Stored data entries
---+---

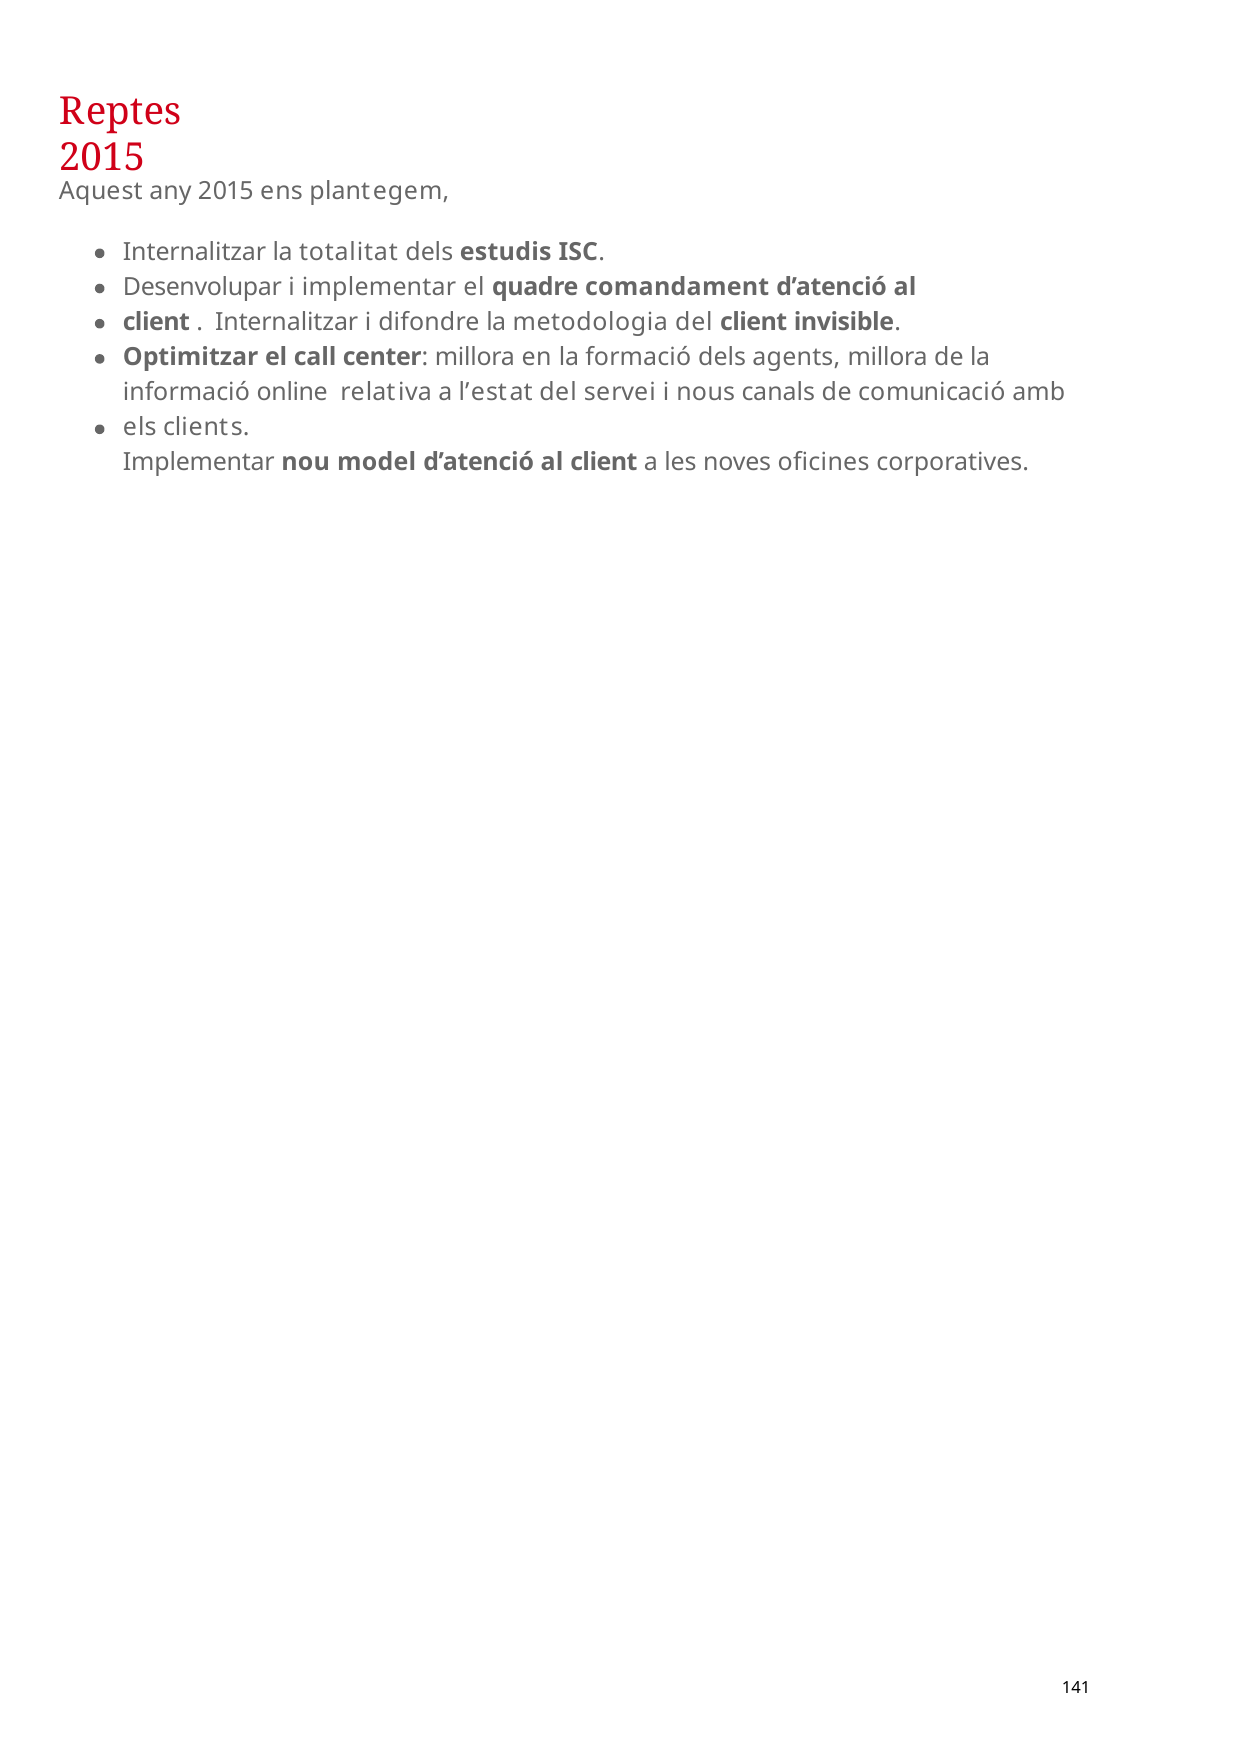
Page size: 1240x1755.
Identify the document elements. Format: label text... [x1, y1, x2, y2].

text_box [94, 424, 105, 435]
text_box Aquest any 2015 ens plantegem, Internalitzar la totalitat dels estudis ISC. Desenvolupar i implementar el quadre comandament d’atenció al client . Internalitzar i difondre la metodologia del client invisible. Optimitzar el call center: millora en la formació dels agents, millora de la informació online relativa a l’estat del servei i nous canals de comunicació amb els clients. Implementar nou model d’atenció al client a les noves oficines corporatives. [56, 172, 1104, 476]
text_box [94, 318, 105, 329]
text_box Reptes 2015 [56, 84, 248, 172]
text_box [94, 248, 105, 259]
slide_number 141 [1055, 1676, 1096, 1755]
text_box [94, 283, 105, 294]
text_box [94, 353, 105, 365]
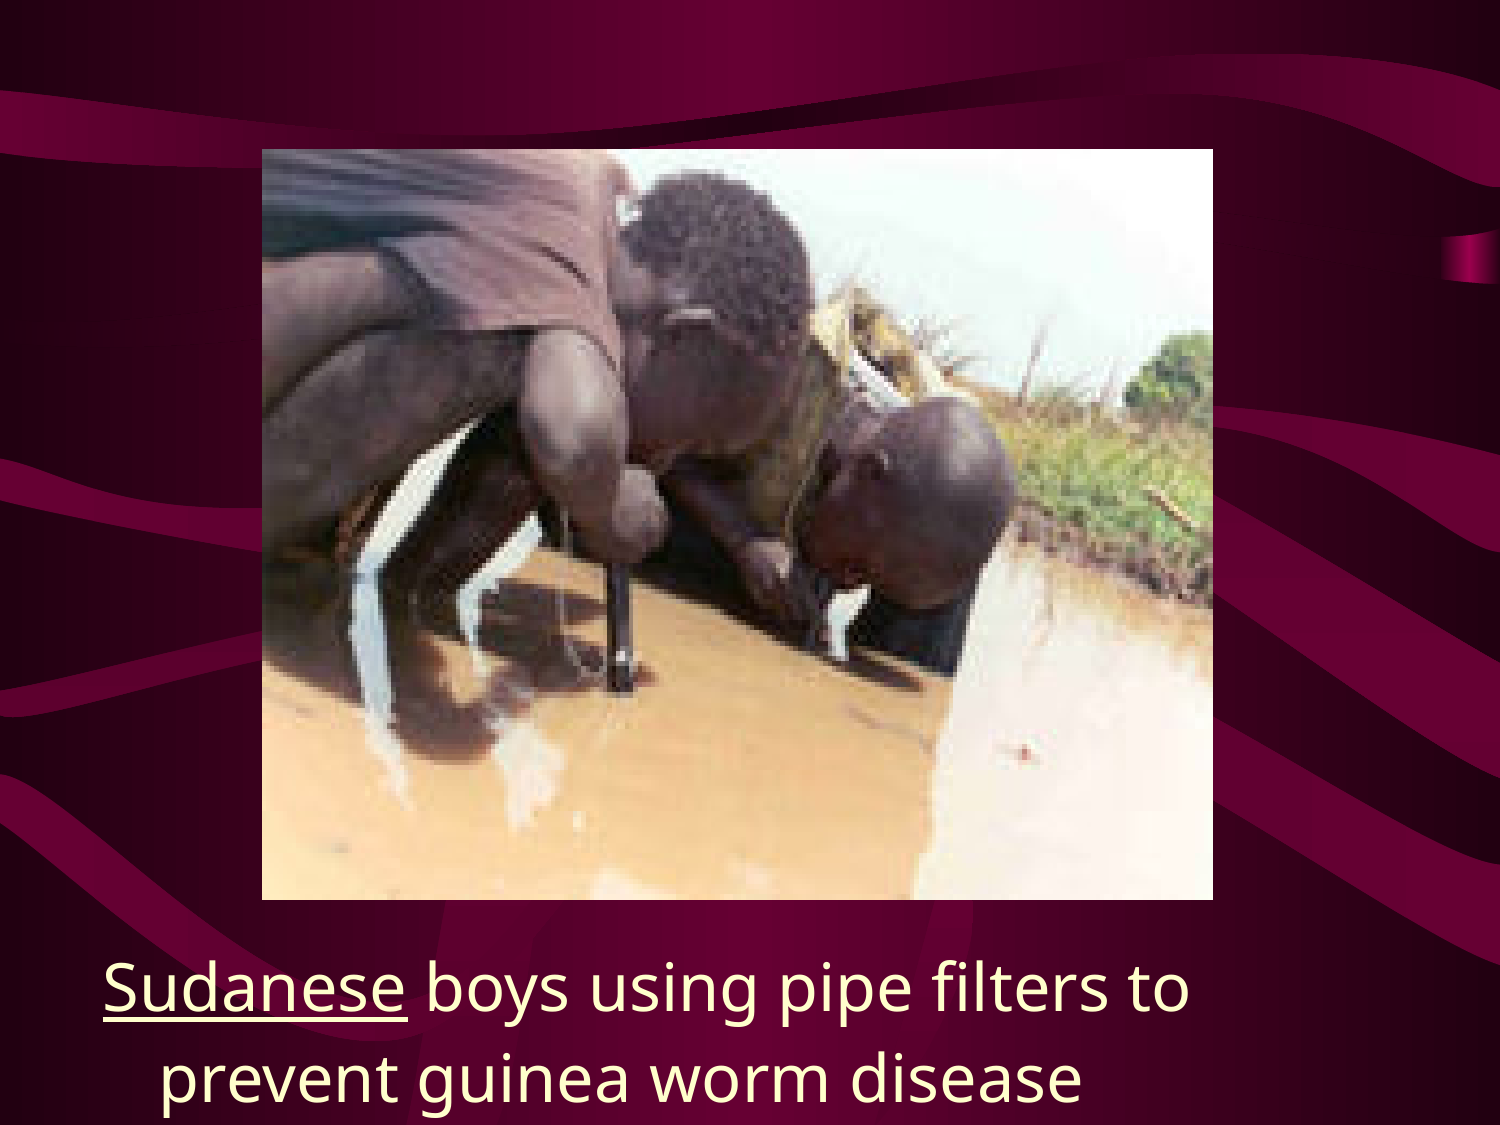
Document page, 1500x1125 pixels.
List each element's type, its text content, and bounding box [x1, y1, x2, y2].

list Sudanese boys using pipe filters to prevent guinea worm disease [87, 937, 1438, 1125]
picture [262, 149, 1213, 901]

---+---

=== REQUIRED WORK ===
Repeat every record above exactly. Omit the pictures.

=== PROBLEM SOLUTION ===
Page size: 1240x1755.
Identify the document elements. Format: label text... [x1, y1, x2, y2].

text_box [94, 424, 105, 435]
text_box Aquest any 2015 ens plantegem, Internalitzar la totalitat dels estudis ISC. Desenvolupar i implementar el quadre comandament d’atenció al client . Internalitzar i difondre la metodologia del client invisible. Optimitzar el call center: millora en la formació dels agents, millora de la informació online relativa a l’estat del servei i nous canals de comunicació amb els clients. Implementar nou model d’atenció al client a les noves oficines corporatives. [56, 172, 1104, 476]
text_box [94, 318, 105, 329]
text_box Reptes 2015 [56, 84, 248, 172]
text_box [94, 248, 105, 259]
slide_number 141 [1055, 1676, 1096, 1755]
text_box [94, 283, 105, 294]
text_box [94, 353, 105, 365]
Document page, 1500x1125 pixels.
List each element's type, its text content, and bounding box [x1, y1, x2, y2].

list Sudanese boys using pipe filters to prevent guinea worm disease [87, 937, 1438, 1125]
picture [262, 149, 1213, 901]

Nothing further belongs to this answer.